Adoptive transfer of immature dendritic cells with autologous or allogeneic tumor cells generates systemic antitumor immunity.

Dendritic cells (DCs) are potent antigen-presenting cells that are capable of priming systemic antitumor immune responses in animal tumor models. However, many of the model tumor systems tested need definition of the specific tumor antigens involved. To use DCs in situations that are more relevant to the majority of human cancers, where the antigens are unknown, we have tested the adoptive transfer of immature DCs in mouse colorectal and melanoma models of varying immunogenicity but with undefined antigens.

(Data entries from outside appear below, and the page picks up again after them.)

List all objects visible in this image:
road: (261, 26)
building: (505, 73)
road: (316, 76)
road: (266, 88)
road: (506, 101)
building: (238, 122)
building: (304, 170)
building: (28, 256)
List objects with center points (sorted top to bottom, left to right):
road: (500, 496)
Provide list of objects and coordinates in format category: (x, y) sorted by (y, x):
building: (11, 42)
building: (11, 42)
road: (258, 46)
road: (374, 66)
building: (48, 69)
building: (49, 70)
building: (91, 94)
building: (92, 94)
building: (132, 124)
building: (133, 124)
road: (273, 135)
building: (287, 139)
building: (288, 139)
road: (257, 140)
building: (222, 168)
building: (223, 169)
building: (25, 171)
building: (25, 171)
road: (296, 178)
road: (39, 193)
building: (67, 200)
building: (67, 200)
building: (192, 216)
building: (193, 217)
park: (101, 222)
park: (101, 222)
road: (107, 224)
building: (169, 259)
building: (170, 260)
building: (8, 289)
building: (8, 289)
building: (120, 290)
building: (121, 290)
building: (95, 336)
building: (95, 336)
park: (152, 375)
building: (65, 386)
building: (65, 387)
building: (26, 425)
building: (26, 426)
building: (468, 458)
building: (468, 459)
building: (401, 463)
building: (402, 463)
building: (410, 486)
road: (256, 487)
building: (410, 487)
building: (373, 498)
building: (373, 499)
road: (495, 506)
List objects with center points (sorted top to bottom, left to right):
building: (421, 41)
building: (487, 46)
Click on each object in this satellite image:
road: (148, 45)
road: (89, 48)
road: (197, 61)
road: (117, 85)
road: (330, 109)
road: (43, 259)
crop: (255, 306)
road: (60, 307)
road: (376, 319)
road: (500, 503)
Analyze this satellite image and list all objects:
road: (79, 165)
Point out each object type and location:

When DCs admixed with a syngeneic primary tumor inoculum were seeded s.c., the growth of the primary tumor was unchanged; however, if the primary tumor was then surgically excised and the animal was rechallenged with the same tumor, significant protection (75%) was generated when DCs were present in the original primary inoculum of a moderately immunogenic colorectal model (CMT93tk). This effect was not observed when a nonimmunogenic melanoma (B16) was tested in an identical protocol. Next, DCs were injected directly into 6-9-mm established tumors; again, protection (55%) was achieved against a secondary tumor challenge following excision of the primary, but only in the CMT93tk model of moderate immunogenicity. To increase the clinical relevance of this approach still further, we tested irradiated allogeneic K1735 melanoma cells mixed with syngeneic DCs as a vaccine against subsequent challenge with the poorly immunogenic syngeneic melanoma B16. The allogeneic vaccine alone was ineffective, but when admixed with DCs, a significant number of animals rejected a subsequent B16 challenge, suggesting that DCs are able to prime an immune response against melanoma antigens shared between K1735 and B16. The generation of systemic antitumor immunity by adoptive transfer of DCs has significant clinical potential because it is technically straightforward and does not require the definition of specific tumor antigens.